Lorenzo Perrone (1904—1952) was one of a group of skilled Italian bricklayers working under contract who were transferred to Auschwitz to work on the camp's expansion plan. As such, he was a civilian worker, compensated for his work and not subjected to the abuses of camp inmates.
He met Primo Levi in the middle of 1944, whilst working on the construction of a wall at Monowitz. Levi overheard Perrone speak in his own dialect and a friendship between the two developed. Until December of that year, Perrone gave Levi daily additional food from his rations, saving his life. He enabled him to contact his family in Italy and gave him clothing to protect him from the cold.

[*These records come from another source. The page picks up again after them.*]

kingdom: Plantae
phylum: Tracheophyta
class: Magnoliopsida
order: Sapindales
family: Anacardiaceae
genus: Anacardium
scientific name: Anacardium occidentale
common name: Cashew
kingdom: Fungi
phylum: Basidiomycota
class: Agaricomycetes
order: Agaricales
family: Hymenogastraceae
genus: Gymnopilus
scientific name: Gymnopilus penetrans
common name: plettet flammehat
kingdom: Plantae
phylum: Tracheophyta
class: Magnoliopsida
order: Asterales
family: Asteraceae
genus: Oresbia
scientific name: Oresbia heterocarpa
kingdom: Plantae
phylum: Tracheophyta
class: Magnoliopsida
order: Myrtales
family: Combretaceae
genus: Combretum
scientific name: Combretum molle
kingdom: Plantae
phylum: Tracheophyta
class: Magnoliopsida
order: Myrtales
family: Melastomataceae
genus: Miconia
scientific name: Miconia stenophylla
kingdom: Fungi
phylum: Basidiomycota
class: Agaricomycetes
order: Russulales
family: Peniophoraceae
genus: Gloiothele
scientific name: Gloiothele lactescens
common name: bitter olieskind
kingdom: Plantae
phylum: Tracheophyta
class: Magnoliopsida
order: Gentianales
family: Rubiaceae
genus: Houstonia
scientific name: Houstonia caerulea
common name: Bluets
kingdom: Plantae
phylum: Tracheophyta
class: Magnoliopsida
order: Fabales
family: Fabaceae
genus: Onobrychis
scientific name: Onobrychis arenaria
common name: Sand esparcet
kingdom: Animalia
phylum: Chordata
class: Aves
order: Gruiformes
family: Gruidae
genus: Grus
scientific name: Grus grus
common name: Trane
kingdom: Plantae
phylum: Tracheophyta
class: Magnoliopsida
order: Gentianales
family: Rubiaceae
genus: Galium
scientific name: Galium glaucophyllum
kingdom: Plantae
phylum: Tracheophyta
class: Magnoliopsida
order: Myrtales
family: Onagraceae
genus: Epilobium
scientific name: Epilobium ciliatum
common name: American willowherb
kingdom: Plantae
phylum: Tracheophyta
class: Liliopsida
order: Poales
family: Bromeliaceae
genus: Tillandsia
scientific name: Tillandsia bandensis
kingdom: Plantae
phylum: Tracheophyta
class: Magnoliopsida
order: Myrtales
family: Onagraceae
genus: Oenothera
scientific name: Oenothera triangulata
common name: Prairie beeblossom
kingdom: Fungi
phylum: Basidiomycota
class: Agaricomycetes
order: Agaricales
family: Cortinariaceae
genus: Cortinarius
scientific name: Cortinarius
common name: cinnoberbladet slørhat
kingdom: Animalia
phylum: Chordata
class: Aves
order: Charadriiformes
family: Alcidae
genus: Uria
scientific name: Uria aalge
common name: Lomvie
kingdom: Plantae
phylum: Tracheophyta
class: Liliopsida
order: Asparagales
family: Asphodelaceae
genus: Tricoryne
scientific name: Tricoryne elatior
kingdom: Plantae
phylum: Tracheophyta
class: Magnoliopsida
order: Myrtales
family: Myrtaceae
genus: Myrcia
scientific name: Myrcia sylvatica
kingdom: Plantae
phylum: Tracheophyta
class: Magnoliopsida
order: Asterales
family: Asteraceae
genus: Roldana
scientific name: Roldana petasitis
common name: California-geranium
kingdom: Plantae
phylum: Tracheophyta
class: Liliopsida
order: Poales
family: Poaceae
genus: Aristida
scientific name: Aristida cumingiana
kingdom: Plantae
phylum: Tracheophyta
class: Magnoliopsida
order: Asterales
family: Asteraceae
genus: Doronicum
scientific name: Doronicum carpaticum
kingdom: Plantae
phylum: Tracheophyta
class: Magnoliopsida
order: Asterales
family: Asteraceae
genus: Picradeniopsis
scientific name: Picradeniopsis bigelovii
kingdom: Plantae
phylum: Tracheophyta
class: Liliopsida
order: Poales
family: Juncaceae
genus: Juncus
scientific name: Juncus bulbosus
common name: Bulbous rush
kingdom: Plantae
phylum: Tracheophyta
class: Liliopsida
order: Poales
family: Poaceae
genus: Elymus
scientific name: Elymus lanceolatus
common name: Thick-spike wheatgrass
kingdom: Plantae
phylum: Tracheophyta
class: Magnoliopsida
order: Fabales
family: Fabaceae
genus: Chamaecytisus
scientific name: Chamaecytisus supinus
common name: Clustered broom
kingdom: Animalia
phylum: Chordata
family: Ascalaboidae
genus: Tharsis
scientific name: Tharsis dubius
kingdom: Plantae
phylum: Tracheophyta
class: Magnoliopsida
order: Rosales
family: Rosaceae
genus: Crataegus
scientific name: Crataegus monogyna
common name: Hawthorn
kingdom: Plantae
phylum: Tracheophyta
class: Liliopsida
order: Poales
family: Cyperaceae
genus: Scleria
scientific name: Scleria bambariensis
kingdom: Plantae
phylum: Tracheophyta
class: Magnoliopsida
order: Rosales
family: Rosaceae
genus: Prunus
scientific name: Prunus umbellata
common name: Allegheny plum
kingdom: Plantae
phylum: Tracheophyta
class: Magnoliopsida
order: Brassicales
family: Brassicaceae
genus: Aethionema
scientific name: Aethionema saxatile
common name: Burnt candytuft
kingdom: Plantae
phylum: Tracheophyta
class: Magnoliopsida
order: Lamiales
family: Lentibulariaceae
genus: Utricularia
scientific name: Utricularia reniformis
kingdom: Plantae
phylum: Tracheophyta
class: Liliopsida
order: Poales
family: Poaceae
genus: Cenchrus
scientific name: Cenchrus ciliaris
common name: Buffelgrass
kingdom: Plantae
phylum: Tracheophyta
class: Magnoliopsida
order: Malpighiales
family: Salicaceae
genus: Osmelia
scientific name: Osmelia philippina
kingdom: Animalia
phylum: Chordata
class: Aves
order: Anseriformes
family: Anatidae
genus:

Levi and Perrone remained in contact after the war, when Levi learnt that he had helped many others at Auschwitz. Suffering from depression, Perrone was never able to properly resume his life after his experiences around the camp. He died of tuberculosis in 1952; his death affected Levi profoundly, who always maintained that he had died of survivor's guilt.
The names of Levi's children were chosen in homage to Lorenzo: his daughter was Lisa Lorenza, and his son Renzo. Their friendship is detailed further in Levi's later work The Drowned and the Saved (1986).
In 1998, Perrone was included in the Righteous among the Nations by the Yad Vashem museum of Jerusalem.